[WORK ORDER] In the entries that follow, find the word "Right" and report each line it is on.
::: DATA SECTION
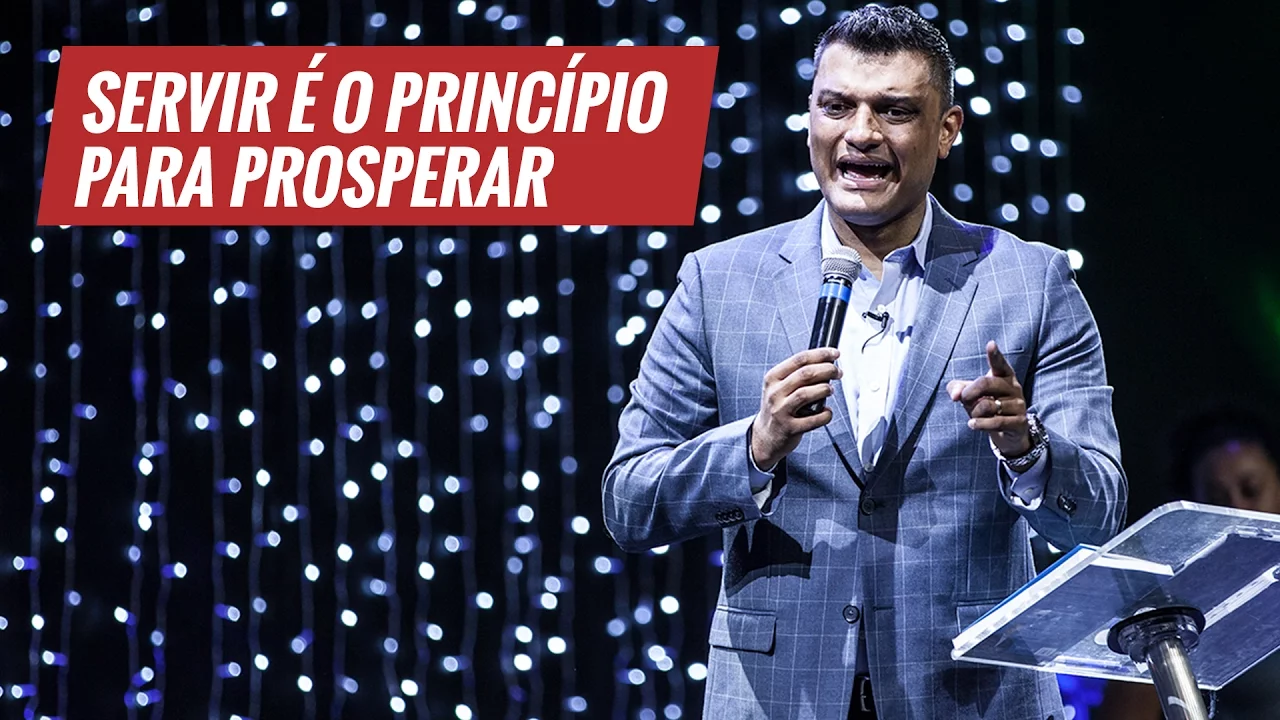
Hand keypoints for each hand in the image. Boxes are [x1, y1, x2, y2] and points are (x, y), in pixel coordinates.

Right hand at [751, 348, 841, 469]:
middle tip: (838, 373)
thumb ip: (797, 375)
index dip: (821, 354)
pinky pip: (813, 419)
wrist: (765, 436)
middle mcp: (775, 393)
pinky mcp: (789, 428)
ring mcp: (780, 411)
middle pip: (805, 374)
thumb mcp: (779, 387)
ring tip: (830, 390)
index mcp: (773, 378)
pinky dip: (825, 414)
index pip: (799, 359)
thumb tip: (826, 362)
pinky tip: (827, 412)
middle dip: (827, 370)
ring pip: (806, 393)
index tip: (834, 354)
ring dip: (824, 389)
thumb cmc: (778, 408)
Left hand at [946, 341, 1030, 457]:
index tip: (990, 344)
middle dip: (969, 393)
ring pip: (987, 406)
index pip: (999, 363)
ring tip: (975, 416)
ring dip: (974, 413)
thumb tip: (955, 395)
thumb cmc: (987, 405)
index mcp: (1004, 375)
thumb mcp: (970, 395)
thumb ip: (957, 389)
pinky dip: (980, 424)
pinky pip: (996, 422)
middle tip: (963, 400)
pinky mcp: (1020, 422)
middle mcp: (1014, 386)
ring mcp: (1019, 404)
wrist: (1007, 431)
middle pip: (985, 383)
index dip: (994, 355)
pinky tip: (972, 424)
::::::
::: DATA SECTION
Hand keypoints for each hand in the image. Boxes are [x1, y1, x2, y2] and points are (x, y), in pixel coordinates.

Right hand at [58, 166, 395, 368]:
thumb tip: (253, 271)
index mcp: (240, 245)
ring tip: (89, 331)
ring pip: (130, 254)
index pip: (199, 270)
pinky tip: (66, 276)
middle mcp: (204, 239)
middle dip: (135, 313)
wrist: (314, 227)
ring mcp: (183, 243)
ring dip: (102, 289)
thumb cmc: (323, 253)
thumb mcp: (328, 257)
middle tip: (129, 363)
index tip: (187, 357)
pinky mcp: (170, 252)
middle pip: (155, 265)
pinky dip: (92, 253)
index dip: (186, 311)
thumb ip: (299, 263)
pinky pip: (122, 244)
::::::
::: DATA SECTION
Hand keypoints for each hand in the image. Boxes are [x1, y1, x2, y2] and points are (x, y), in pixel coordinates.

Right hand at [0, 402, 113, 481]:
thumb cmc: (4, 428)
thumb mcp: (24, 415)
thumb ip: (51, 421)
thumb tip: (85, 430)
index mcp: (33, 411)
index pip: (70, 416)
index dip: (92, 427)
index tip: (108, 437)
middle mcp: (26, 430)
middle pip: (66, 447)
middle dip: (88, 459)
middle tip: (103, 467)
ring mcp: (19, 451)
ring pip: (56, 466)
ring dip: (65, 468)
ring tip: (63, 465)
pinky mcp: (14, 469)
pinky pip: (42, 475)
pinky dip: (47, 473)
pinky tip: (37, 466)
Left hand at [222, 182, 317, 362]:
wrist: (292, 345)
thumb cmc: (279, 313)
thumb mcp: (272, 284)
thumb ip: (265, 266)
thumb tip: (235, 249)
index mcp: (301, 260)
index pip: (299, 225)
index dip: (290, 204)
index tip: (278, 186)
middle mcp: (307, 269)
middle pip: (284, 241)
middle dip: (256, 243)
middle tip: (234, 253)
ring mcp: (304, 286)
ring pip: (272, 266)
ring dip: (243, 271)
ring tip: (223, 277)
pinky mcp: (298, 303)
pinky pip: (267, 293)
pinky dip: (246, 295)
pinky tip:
::::::
[REPLY]
Right hand at [751, 348, 841, 469]:
Right hand at [58, 166, 395, 368]:
Right hand at [0, 402, 113, 481]:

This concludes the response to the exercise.